Well-meaning Democrats can't rescue unions


Massachusetts has traditionally been a union-friendly state. The Democratic Party, which dominates the Legislature, counts labor unions among its founding constituencies. Unions have always spent heavily on Beacon Hill to make sure their arguments are heard and acted upon.

Last month's 5-4 decision by the U.S. Supreme Court in Janus v. American Federation of State, County and Municipal Employees found in favor of the plaintiff, who brought suit against a law compelling him to pay union dues even though he was not a member (Eagle, June 30). This upset settled law based on the reasoning that any agency entering into collective bargaining with an employer (in other words, a union) benefited both members and non-members, and therefore had a right to extract expenses from everyone affected. Due to a tie-breaking vote by newly appointed Justice Neil Gorsuch, the source of funds filling public employee union war chests has been diminished, much to the delight of employers who seek to hobble the power of organized labor to shape government policy and legislation.

While the Janus decision only affects public sector workers (an enormous cohort numbering over 2 million employees nationwide), the not-unexpected decision has sent shivers through the entire union movement. Considering the shift in the high court's philosophy that promises to become even more pronounced once President Trump's replacement for retired Justice Anthony M. Kennedy is seated, there is little question that similar cases will wend their way through the court system with the intention of broadening Janus to cover all unions and their relations with non-members.

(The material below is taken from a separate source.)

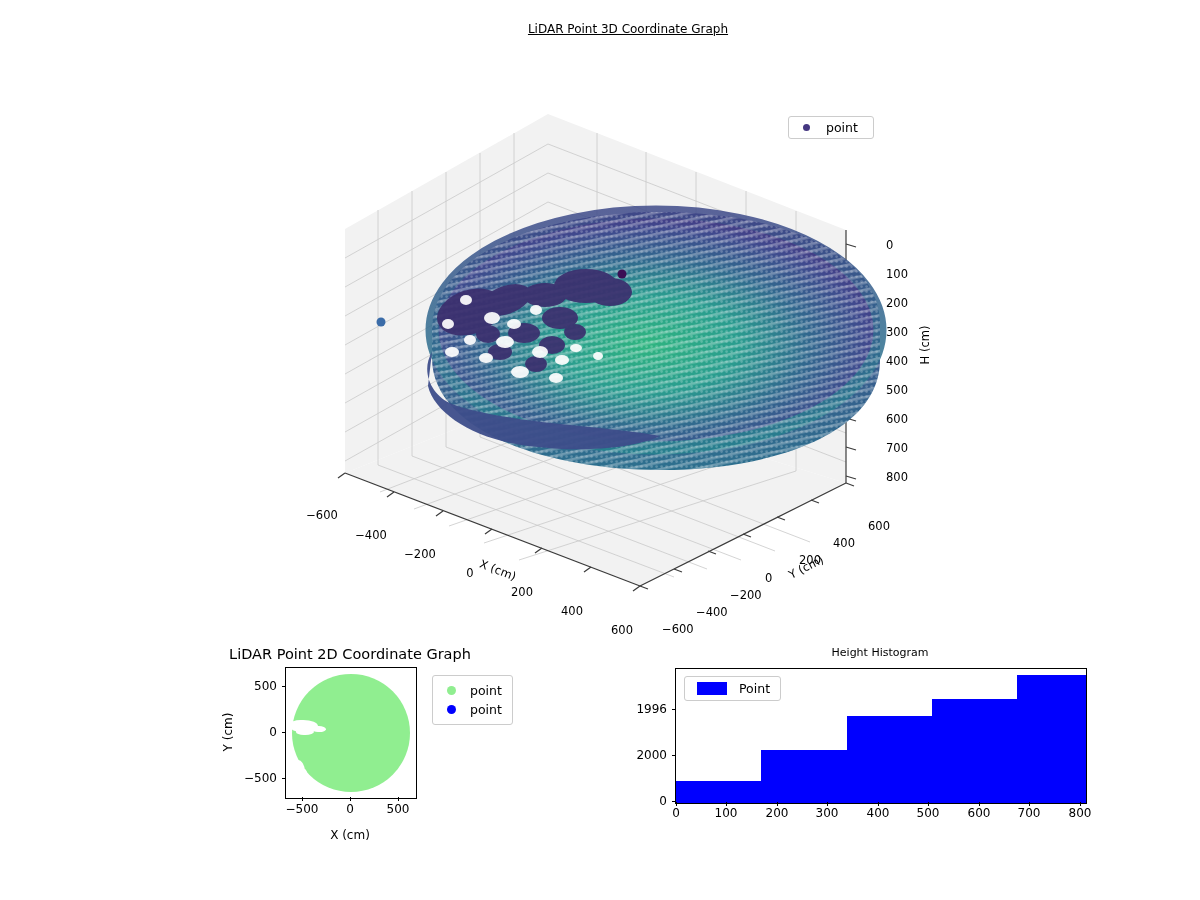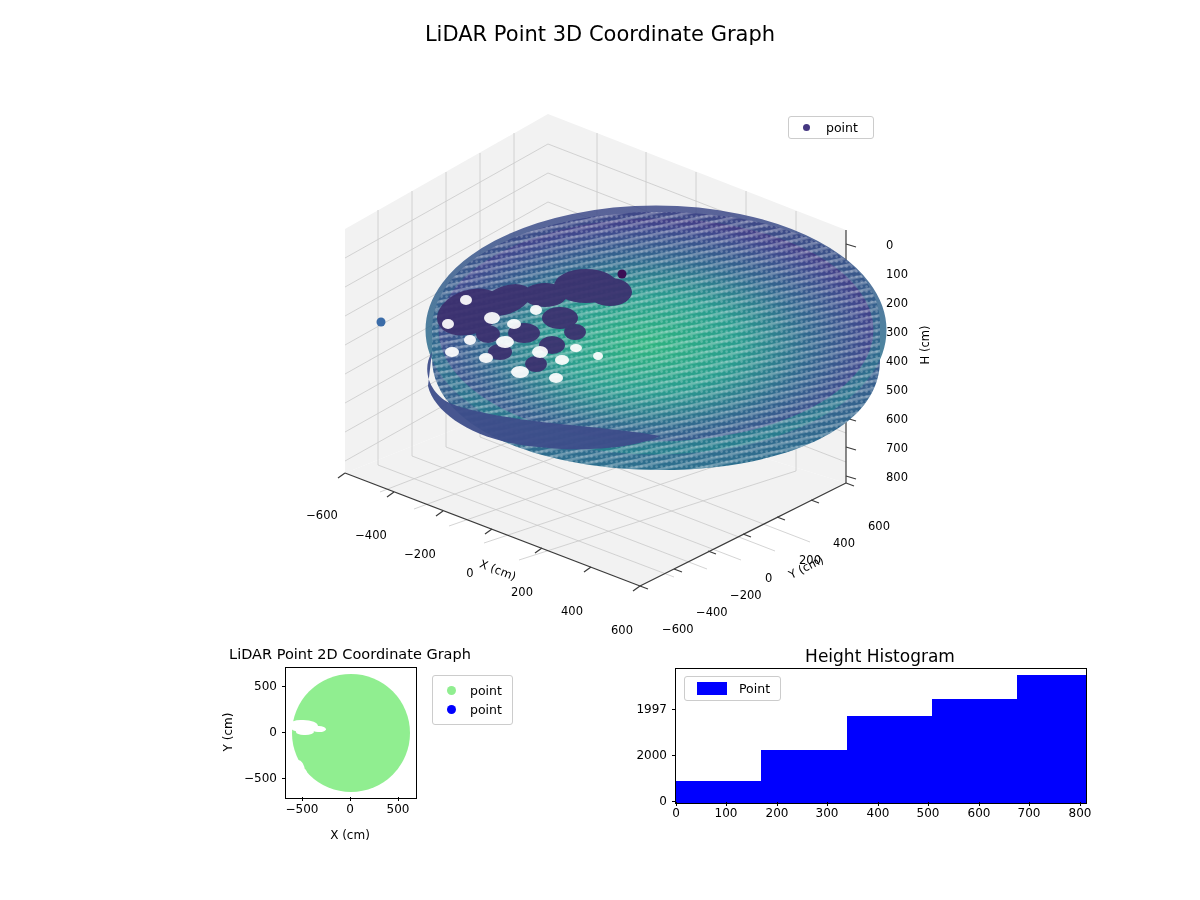"LiDAR Point 3D Coordinate Graph" #title3d { font-size: 21px -> 12px; left: 600px -> 628px; text-decoration: none -> underline }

The protests began on Beacon Hill shortly after the decision was handed down (Eagle, July 8). House Speaker Robert DeLeo spoke comfortingly to union voters, declaring "We just want to make sure that unions still have a place here in Massachusetts and they play a role again in the Massachusetts economy." His counterpart, Senate President Harriette Chandler, went even further: "[The decision was] a systematic attack on public workers conceived of and paid for by deep-pocketed corporate interests." Ms. Chandler's quote could have come straight out of the AFSCME press office.

Bay State legislators' ardor for the union movement does not detract from the legitimacy of its cause. The fundamental unfairness of compulsory dues-paying is defensible from a strictly legal standpoint, but an equally strong case can be made in favor of it. A persuasive enough argument was made for the practice that the high court was convinced of its legitimacy in a decision that held for four decades.

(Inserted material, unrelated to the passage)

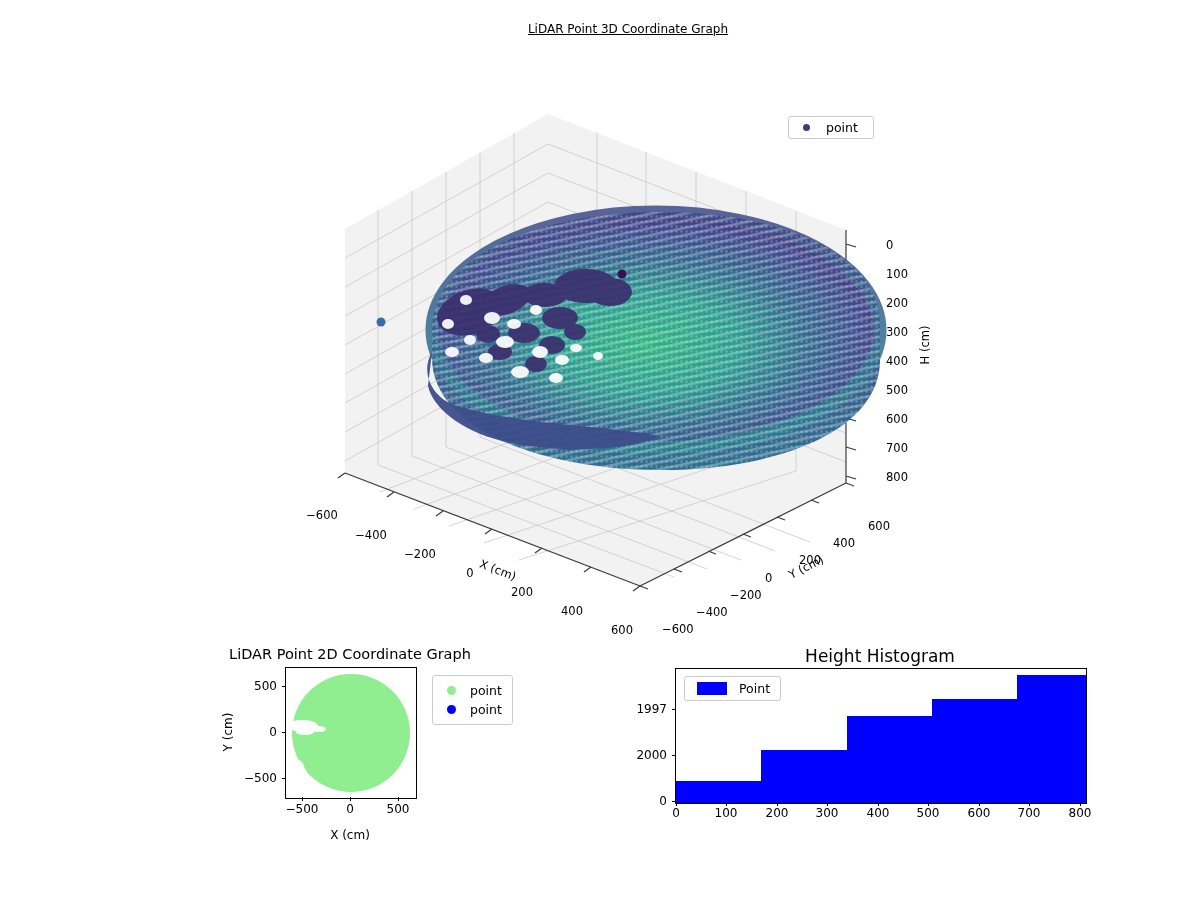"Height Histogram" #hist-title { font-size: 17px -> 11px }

It is unclear exactly what state legislative leaders can do to reverse or even mitigate the effects of the Janus decision. Attorney General Maura Healey perhaps best dramatized the helpless position state Democratic leaders find themselves in with her own reaction to Janus: She confined her comments to reassuring everyone that the relationship between unions and their members remains unchanged while acknowledging that non-union public workers no longer have to pony up dues without their permission. Since Janus only addressed payments by non-union members in the first place, her comments merely restate the new reality.

The reality is that to remain relevant unions must make the case that joining and paying dues is a wise investment. They must convince people that they are not corrupt and/or indifferent to taxpayers — the tone-deaf Massachusetts State Police Union is doing untold damage to the image of public unions. If state public unions can accomplish these twin tasks they will win members and maintain political influence. Failing that, no government body or official is in any position to help them.